## YOUR OBJECTIVE
Starting with the line that has "## Additional Notes" in the records below and ending with the line that has "## Filtering by protein data", output those lines exactly and nothing more; omit the pictures.

## EXTRACTED RECORDS
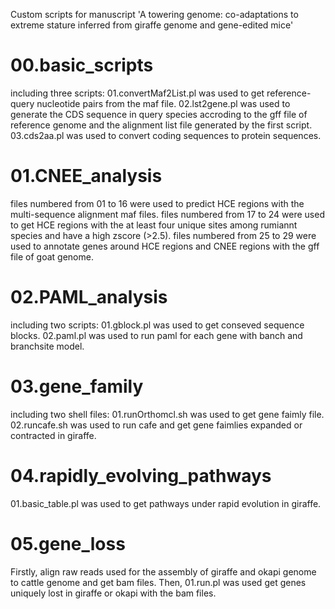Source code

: Custom scripts for manuscript 'A towering genome: co-adaptations to extreme stature inferred from giraffe genome and gene-edited mice'

# 00.basic_scripts
including three scripts:
01.convertMaf2List.pl was used to get reference-query nucleotide pairs from the maf file.
02.lst2gene.pl was used to generate the CDS sequence in query species accroding to the gff file of reference genome and the alignment list file generated by the first script.
03.cds2aa.pl was used to convert coding sequences to protein sequences.

# 01.CNEE_analysis
files numbered from 01 to 16 were used to predict HCE regions with the multi-sequence alignment maf files.
files numbered from 17 to 24 were used to get HCE regions with the at least four unique sites among rumiannt species and have a high zscore (>2.5).
files numbered from 25 to 29 were used to annotate genes around HCE regions and CNEE regions with the gff file of goat genome.

# 02.PAML_analysis
including two scripts:
01.gblock.pl was used to get conseved sequence blocks.
02.paml.pl was used to run paml for each gene with banch and branchsite model.

# 03.gene_family
including two shell files:
01.runOrthomcl.sh was used to get gene faimly file.
02.runcafe.sh was used to run cafe and get gene faimlies expanded or contracted in giraffe.

# 04.rapidly_evolving_pathways
01.basic_table.pl was used to get pathways under rapid evolution in giraffe.

# 05.gene_loss
Firstly, align raw reads used for the assembly of giraffe and okapi genome to cattle genome and get bam files. Then, 01.run.pl was used get genes uniquely lost in giraffe or okapi with the bam files. 

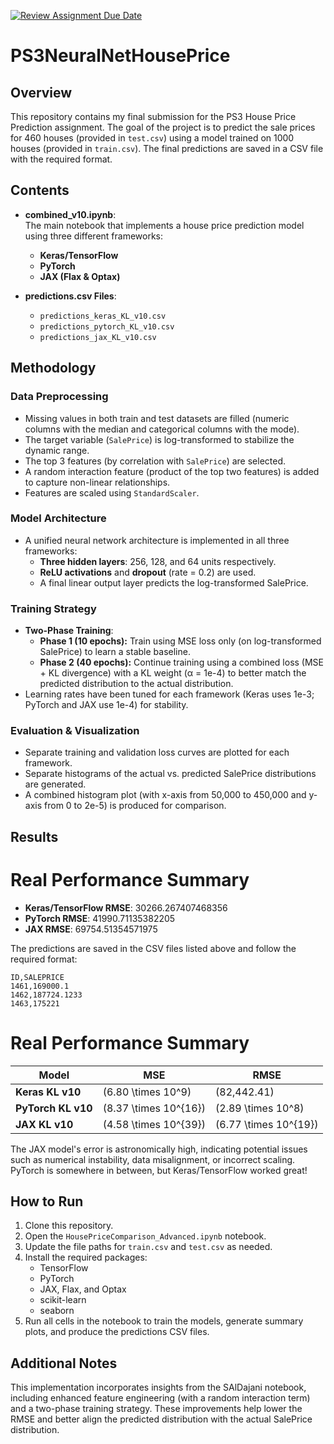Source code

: [![Review Assignment Due Date](https://classroom.github.com/assets/deadline-readme-button-22041afd0340ce965d47ae6ef1cefeee28c7c493a6346c4f15d667ab976d596c.svg)](https://classroom.github.com/a/DUGMT0Yz)
# PS3NeuralNetHousePrice


## Overview

This repository contains my final submission for the PS3 House Price Prediction assignment. The goal of the project is to predict the sale prices for 460 houses (provided in `test.csv`) using a model trained on 1000 houses (provided in `train.csv`). The final predictions are saved in a CSV file with the required format.

## Contents

- **combined_v10.ipynb**:  
  The main notebook that implements a house price prediction model using three different frameworks:
  - **Keras/TensorFlow**
  - **PyTorch**
  - **JAX (Flax & Optax)**
  
- **predictions.csv Files**:  
  - `predictions_keras_KL_v10.csv`
  - `predictions_pytorch_KL_v10.csv`
  - `predictions_jax_KL_v10.csv`

## Methodology

### Data Preprocessing
- Missing values in both train and test datasets are filled (numeric columns with the median and categorical columns with the mode).
- The target variable (`SalePrice`) is log-transformed to stabilize the dynamic range.
- The top 3 features (by correlation with `SalePrice`) are selected.
- A random interaction feature (product of the top two features) is added to capture non-linear relationships.
- Features are scaled using `StandardScaler`.

### Model Architecture
- A unified neural network architecture is implemented in all three frameworks:
  - **Three hidden layers**: 256, 128, and 64 units respectively.
  - **ReLU activations** and **dropout** (rate = 0.2) are used.
  - A final linear output layer predicts the log-transformed SalePrice.

### Training Strategy
- **Two-Phase Training**:
  - **Phase 1 (10 epochs):** Train using MSE loss only (on log-transformed SalePrice) to learn a stable baseline.
  - **Phase 2 (40 epochs):** Continue training using a combined loss (MSE + KL divergence) with a KL weight (α = 1e-4) to better match the predicted distribution to the actual distribution.
- Learning rates have been tuned for each framework (Keras uses 1e-3; PyTorch and JAX use 1e-4) for stability.

### Evaluation & Visualization
- Separate training and validation loss curves are plotted for each framework.
- Separate histograms of the actual vs. predicted SalePrice distributions are generated.
- A combined histogram plot (with x-axis from 50,000 to 450,000 and y-axis from 0 to 2e-5) is produced for comparison.

## Results 

# Real Performance Summary

- **Keras/TensorFlow RMSE**: 30266.267407468356
- **PyTorch RMSE**: 41990.71135382205
- **JAX RMSE**: 69754.51354571975

The predictions are saved in the CSV files listed above and follow the required format:
```
ID,SALEPRICE
1461,169000.1
1462,187724.1233
1463,175221
```

# Real Performance Summary

| Model                     | **MSE**                | **RMSE**            |
|---------------------------|------------------------|----------------------|
| **Keras KL v10**          | \(6.80 \times 10^9\)   | \(82,442.41\)       |
| **PyTorch KL v10**        | \(8.37 \times 10^{16}\) | \(2.89 \times 10^8\) |
| **JAX KL v10**            | \(4.58 \times 10^{39}\) | \(6.77 \times 10^{19}\) |

The JAX model's error is astronomically high, indicating potential issues such as numerical instability, data misalignment, or incorrect scaling. PyTorch is somewhere in between, but Keras/TensorFlow worked great!

## How to Run

1. Clone this repository.
2. Open the `HousePriceComparison_Advanced.ipynb` notebook.
3. Update the file paths for `train.csv` and `test.csv` as needed.
4. Install the required packages:
   - TensorFlow
   - PyTorch
   - JAX, Flax, and Optax
   - scikit-learn
   - seaborn
5. Run all cells in the notebook to train the models, generate summary plots, and produce the predictions CSV files.

## Additional Notes

This implementation incorporates insights from the SAlDajani notebook, including enhanced feature engineering (with a random interaction term) and a two-phase training strategy. These improvements help lower the RMSE and better align the predicted distribution with the actual SalePrice distribution.



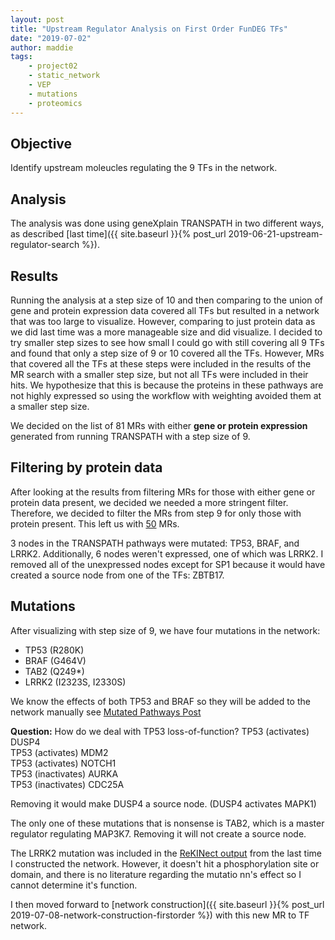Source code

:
 ```yaml
---
layout: post
title: "Upstream Regulator Analysis on First Order FunDEG TFs"
date: "2019-07-02"
author: maddie
tags:
    - project02
    - static_network
    - VEP
    - mutations
    - proteomics
---
```


## Objective
Identify upstream moleucles regulating the 9 TFs in the network.

## Analysis
The analysis was done using geneXplain TRANSPATH in two different ways, as described [last time]({{ site.baseurl }}{% post_url 2019-06-21-upstream-regulator-search %}).

## Results
Running the analysis at a step size of 10 and then comparing to the union of gene and protein expression data covered all TFs but resulted in a network that was too large to visualize. However, comparing to just protein data as we did last time was a more manageable size and did visualize. I decided to try smaller step sizes to see how small I could go with still covering all 9 TFs and found that only a step size of 9 or 10 covered all the TFs. However, MRs that covered all the TFs at these steps were included in the results of the MR search with a smaller step size, but not all TFs were included in their hits. We hypothesize that this is because the proteins in these pathways are not highly expressed so using the workflow with weighting avoided them at a smaller step size.  

We decided on the list of 81 MRs with either **gene or protein expression** generated from running TRANSPATH with a step size of 9.

## Filtering by protein data
After looking at the results from filtering MRs for those with either gene or protein data present, we decided we needed a more stringent filter. Therefore, we decided to filter the MRs from step 9 for only those with protein present. This left us with [50](http://platform.genexplain.com/bioumlweb/#de=data/Projects/SalazarCortes%20DataAnalysis/Data/Gastonguay/MDAMB231_TAKE2/Network%20Components/MRs/FOC/MRs_context_weighting_step9_signed/MRs%20expressed%20(prtn%20only)%20Genes%20Ensembl) MRs.

3 nodes in the TRANSPATH pathways were mutated: TP53, BRAF, and LRRK2. Additionally, 6 nodes weren't expressed, one of which was LRRK2. I removed all of the unexpressed nodes except for SP1 because it would have created a source node from one of the TFs: ZBTB17.  

## Mutations

After visualizing with step size of 9, we have four mutations in the network:
 - TP53 (R280K)
 - BRAF (G464V)
 - TAB2 (Q249*)
 - LRRK2 (I2323S, I2330S)

We know the effects of both TP53 and BRAF so they will be added to the network manually see [Mutated Pathways Post]()

**Question:** How do we deal with TP53 loss-of-function?
TP53 (activates) DUSP4  
TP53 (activates) MDM2  
TP53 (activates) NOTCH1  
TP53 (inactivates) AURKA  
TP53 (inactivates) CDC25A  

Removing it would make DUSP4 a source node. (DUSP4 activates MAPK1)

The only one of these mutations that is nonsense is TAB2, which is a master regulator regulating MAP3K7. Removing it will not create a source node.

The LRRK2 mutation was included in the [ReKINect output](https://github.com/MadeleineGastonguay/gastonguay_compsysmed_labnotebook/blob/dev/_projects/project2/Mutations/VEP_runs/ReKINectOutput.txt) from the last time I constructed the network. However, it doesn't hit a phosphorylation site or domain, and there is no literature regarding the mutatio nn's effect so I cannot determine it's function.

I then moved forward to [network construction]({{ site.baseurl }}{% post_url 2019-07-08-network-construction-firstorder %}) with this new MR to TF network.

## WRITTEN ANSWER
## Additional Notes

This implementation incorporates insights from the SAlDajani notebook, including enhanced feature engineering (with a random interaction term) and a two-phase training strategy. These improvements help lower the RMSE and better align the predicted distribution with the actual SalePrice distribution.



Source code

:
 ```yaml
---
layout: post
title: "Upstream Regulator Analysis on First Order FunDEG TFs"
date: "2019-07-02"
author: maddie
tags:
    - project02
    - static_network
    - VEP
    - mutations
    - proteomics
---
```


## Objective
Identify upstream moleucles regulating the 9 TFs in the network.

## Analysis
The analysis was done using geneXplain TRANSPATH in two different ways, as described [last time]({{ site.baseurl }}{% post_url 2019-06-21-upstream-regulator-search %}).

## Results
Running the analysis at a step size of 10 and then comparing to the union of gene and protein expression data covered all TFs but resulted in a network that was too large to visualize. However, comparing to just protein data as we did last time was a more manageable size and did visualize. I decided to try smaller step sizes to see how small I could go with still covering all 9 TFs and found that only a step size of 9 or 10 covered all the TFs. However, MRs that covered all the TFs at these steps were included in the results of the MR search with a smaller step size, but not all TFs were included in their hits. We hypothesize that this is because the proteins in these pathways are not highly expressed so using the workflow with weighting avoided them at a smaller step size.  

We decided on the list of 81 MRs with either **gene or protein expression** generated from running TRANSPATH with a step size of 9.

## Filtering by protein data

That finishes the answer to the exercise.